As for you, my dear Seymour, would that fate had been kinder to you! Were Katharine alive, I would crave your permission to say these words to her: 'I love you, Kate,--I've always loved you--but the better man has won you.' My best love to the old mother. Won't you take it to her? And good-by, and God bless you!----Hilary Talbot.

The brilliance went out of the sunshine, the brightness faded out of the morning, and Seymour stood there with the tears running down his cheeks,--not ashamed to weep for his friend. And yet the man was with Kate, he thought, and happy,--he could almost envy him his quiet sleep. The course of his thoughts was rudely broken by the approach of a party of horsemen, who rode up to where he stood. Their leader, a bold handsome young man, of distinguished appearance, in the brilliant dress of a British general officer, reined in his steed close by him, and addressed him.

"How now, sir! Weeping? Tears do not become a soldier!"

"Ah, sir," said Seymour, saluting, and pointing down to Talbot's body at the same time, "not even when one mourns the death of a friend?"

"Your friend, sir?" replied the general officer, courteously, uncovering and looking down at the bodies with interest; his practised eye immediately taking in the details of the little conflict.

"He did not go to his death alone," he said meaningly. "'Fore Gad, sir, here has been a pretty fight! Your name and rank, sir?"

"Lieutenant John Seymour, of the American Continental navy, volunteer aid on his excellency General Washington's staff."

"And what do you here? Are you a prisoner?"

"No, sir, I came with Major Lewis to visit General Mercer, and to look for my friend, under cover of a flag of truce."

"Ha! How is General Mercer?"

"Frightfully wounded; he cannot live very long now."

"He was a gallant fellow, so I am told, sir, and fought the father of his majesty in the '45."

"Yes," said Seymour, simply; "this is where he fell."

The general looked curiously about him.

"And who was your dead friend?" he continued.

"Captain Hilary Talbot, of Virginia, of General Washington's staff."

"What! Not Talbot of Fairview Hall on the Potomac?" said one of the officers.

"The same, sir."

"Gad, my lord, Madam Talbot's a red-hot Tory! She swears by the king. I 've been entertained at the house,--not when the young man was there, but while he was away,--and a fine place it is.
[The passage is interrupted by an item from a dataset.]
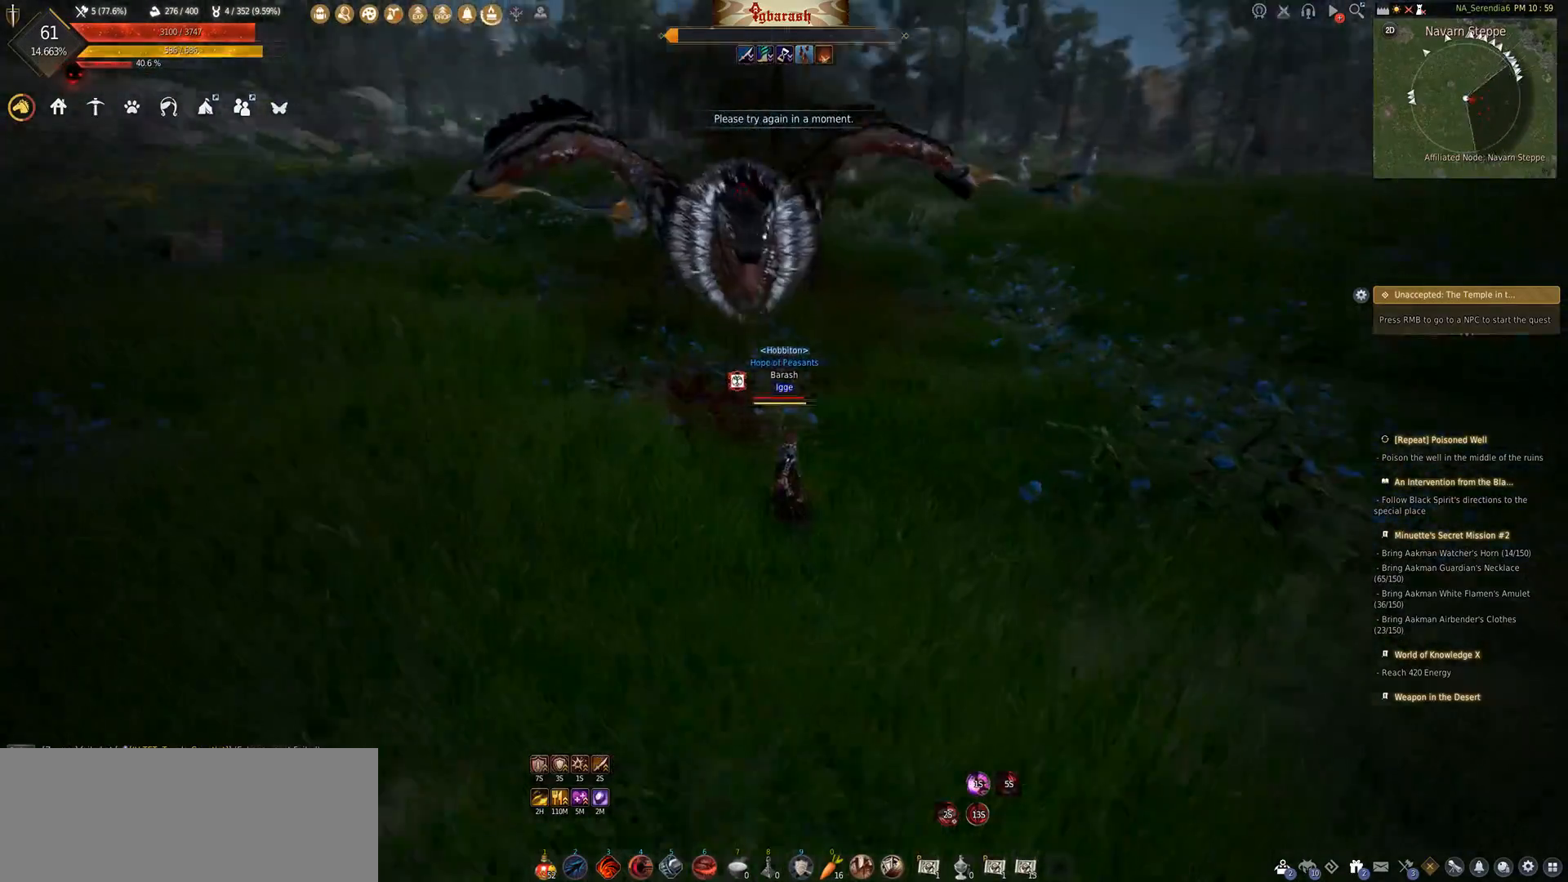
{"keys": [], "mouse": [], "events": [[17, "q", "down"], [117, "q", "up"], [183, "q", "down"], [300, "q", "up"]]}
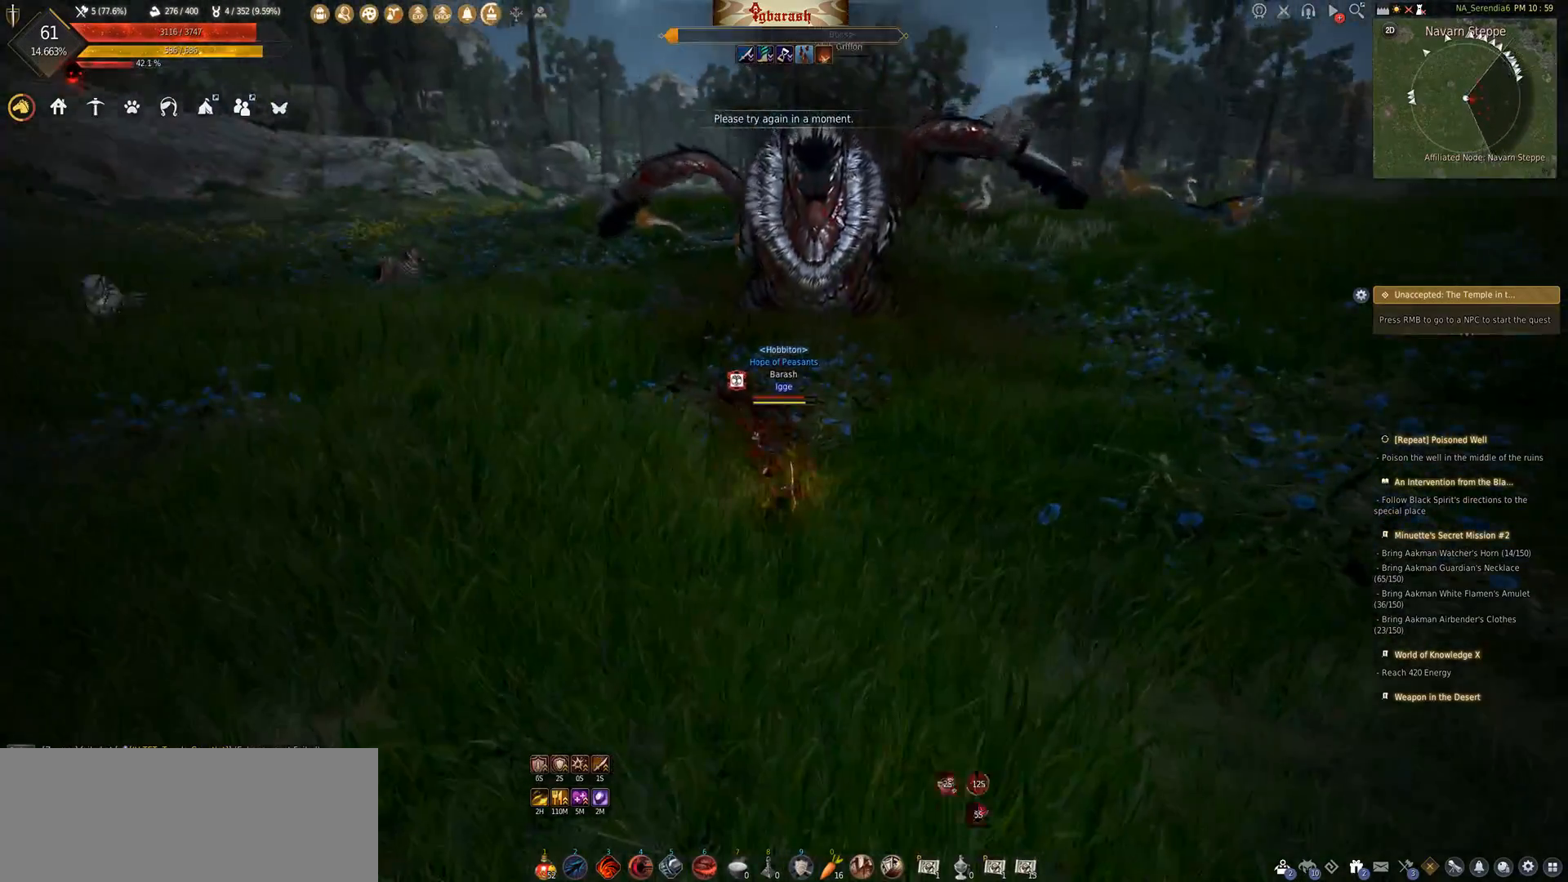
{"keys": ["d", "shift_l"], "mouse": [], "events": [[167, "d", "down"], [283, "shift_l", "down"]]}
Well, here 's a house divided truly!"

"Is it indeed so, Mr. Seymour?"

The young man nodded affirmatively.

"What were you proposing to do with the body?"

"Bury it near here, sir, in the cemetery on the hill by the college. We have no means of transporting it hence."

"Well, you shall do so, and we will bury him like a soldier. I remember the family now, in England, very well. Don't they call them the Loyal Talbots? Yes, I thought so. He was a rebel, and so far false to his creed, but a gentleman nevertheless, and a brave one too. Look at the fight he made here, gentlemen! Damme, he shall have an escort of the king's own troops, and Lord Cornwallis himself and his staff for his chief mourners! eh, Erskine?" said the gallant earl, turning to the officer who rode near him.

"How will that suit you, Mr. Seymour? You can tell that to his poor old mother too, when you see her once again. Some of you bring up a company of troops and get a gun carriage,--there's an abandoned one of Mawhood's over there,--and we 'll take him up properly. Have you a horse, sir? Ah, that's well, and bring a Prayer Book if you can find one,--I doubt if there be any in my staff. I presume the man was a Churchman, and he shall have prayers too. We have no coffin for him, either; but stay--here 's my own cloak, a proper shroud for a soldier, surely that will do nicely; and now let us go on, gentlemen."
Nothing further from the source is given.